* Given request *
Put the lines into a numbered list, starting with the first line of the records and going on through the line that contains "That is h=3 m=11", including that line. Leave out any blank lines.

Stored items from a collection:

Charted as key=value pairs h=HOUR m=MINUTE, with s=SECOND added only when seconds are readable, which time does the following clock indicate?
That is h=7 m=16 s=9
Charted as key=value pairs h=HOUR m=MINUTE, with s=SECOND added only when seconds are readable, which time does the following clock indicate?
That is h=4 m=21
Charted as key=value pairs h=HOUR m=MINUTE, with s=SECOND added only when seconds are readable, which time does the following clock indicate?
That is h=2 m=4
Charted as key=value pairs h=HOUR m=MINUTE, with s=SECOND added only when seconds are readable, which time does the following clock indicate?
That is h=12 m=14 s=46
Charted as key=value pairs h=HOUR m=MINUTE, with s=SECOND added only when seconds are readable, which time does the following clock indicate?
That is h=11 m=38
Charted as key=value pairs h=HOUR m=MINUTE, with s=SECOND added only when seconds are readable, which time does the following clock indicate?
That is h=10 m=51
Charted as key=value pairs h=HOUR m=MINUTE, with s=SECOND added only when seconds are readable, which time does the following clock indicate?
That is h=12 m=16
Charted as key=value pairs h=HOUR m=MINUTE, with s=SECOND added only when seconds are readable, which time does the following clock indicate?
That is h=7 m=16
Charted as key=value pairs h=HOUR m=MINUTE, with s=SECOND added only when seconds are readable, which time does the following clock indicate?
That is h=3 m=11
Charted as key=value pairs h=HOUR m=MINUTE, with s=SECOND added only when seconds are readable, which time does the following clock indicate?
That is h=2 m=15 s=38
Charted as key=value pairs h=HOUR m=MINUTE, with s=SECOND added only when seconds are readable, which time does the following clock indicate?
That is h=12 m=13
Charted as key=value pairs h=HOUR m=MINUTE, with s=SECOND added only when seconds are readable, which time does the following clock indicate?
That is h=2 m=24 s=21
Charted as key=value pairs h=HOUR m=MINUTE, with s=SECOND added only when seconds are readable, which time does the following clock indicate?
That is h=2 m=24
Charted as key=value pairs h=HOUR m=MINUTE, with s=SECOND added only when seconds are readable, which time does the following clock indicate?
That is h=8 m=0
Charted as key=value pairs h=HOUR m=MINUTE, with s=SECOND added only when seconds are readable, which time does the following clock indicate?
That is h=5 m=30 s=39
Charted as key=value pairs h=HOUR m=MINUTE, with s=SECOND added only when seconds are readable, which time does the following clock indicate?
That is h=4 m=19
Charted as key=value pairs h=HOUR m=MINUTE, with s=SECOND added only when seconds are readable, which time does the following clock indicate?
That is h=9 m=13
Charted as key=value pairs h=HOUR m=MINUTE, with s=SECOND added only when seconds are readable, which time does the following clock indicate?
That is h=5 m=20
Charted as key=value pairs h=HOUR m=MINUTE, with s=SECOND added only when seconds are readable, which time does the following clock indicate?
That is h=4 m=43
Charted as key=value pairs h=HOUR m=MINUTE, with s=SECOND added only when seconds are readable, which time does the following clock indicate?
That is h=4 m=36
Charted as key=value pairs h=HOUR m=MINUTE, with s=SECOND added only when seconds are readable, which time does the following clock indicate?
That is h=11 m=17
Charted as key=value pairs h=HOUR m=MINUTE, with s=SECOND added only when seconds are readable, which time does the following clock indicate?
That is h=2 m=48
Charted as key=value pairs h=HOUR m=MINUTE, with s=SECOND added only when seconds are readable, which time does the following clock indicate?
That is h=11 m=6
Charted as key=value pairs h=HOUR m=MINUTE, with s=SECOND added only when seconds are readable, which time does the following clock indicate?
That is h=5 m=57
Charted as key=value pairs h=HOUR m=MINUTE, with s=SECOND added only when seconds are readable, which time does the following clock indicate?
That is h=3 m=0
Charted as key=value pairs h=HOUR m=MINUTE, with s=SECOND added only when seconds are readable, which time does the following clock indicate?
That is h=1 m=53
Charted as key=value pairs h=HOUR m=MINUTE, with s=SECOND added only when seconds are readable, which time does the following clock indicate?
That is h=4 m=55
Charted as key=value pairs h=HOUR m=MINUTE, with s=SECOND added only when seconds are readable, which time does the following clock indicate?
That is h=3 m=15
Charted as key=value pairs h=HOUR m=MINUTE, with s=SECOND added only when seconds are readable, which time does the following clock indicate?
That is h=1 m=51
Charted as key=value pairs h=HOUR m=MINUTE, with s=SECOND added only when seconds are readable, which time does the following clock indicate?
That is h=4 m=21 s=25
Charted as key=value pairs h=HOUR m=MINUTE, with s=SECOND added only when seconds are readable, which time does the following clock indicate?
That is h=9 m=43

* Full response *
1. Charted as key=value pairs h=HOUR m=MINUTE, with s=SECOND added only when seconds are readable, which time does the following clock indicate?
2. That is h=7 m=16 s=9
3. Charted as key=value pairs h=HOUR m=MINUTE, with s=SECOND added only when seconds are readable, which time does the following clock indicate?
4. That is h=4 m=21
5. Charted as key=value pairs h=HOUR m=MINUTE, with s=SECOND added only when seconds are readable, which time does the following clock indicate?
6. That is h=2 m=4
7. Charted as key=value pairs h=HOUR m=MINUTE, with s=SECOND added only when seconds are readable, which time does the following clock indicate?
8. That is h=12 m=14 s=46
9. Charted as key=value pairs h=HOUR m=MINUTE, with s=SECOND added only when seconds are readable, which time does the following clock indicate?
10. That is h=11 m=38
11. Charted as key=value pairs h=HOUR m=MINUTE, with s=SECOND added only when seconds are readable, which time does the following clock indicate?
12. That is h=10 m=51
13. Charted as key=value pairs h=HOUR m=MINUTE, with s=SECOND added only when seconds are readable, which time does the following clock indicate?
14. That is h=12 m=16
15. Charted as key=value pairs h=HOUR m=MINUTE, with s=SECOND added only when seconds are readable, which time does the following clock indicate?
16. That is h=7 m=16
17. Charted as key=value pairs h=HOUR m=MINUTE, with s=SECOND added only when seconds are readable, which time does the following clock indicate?
18. That is h=3 m=11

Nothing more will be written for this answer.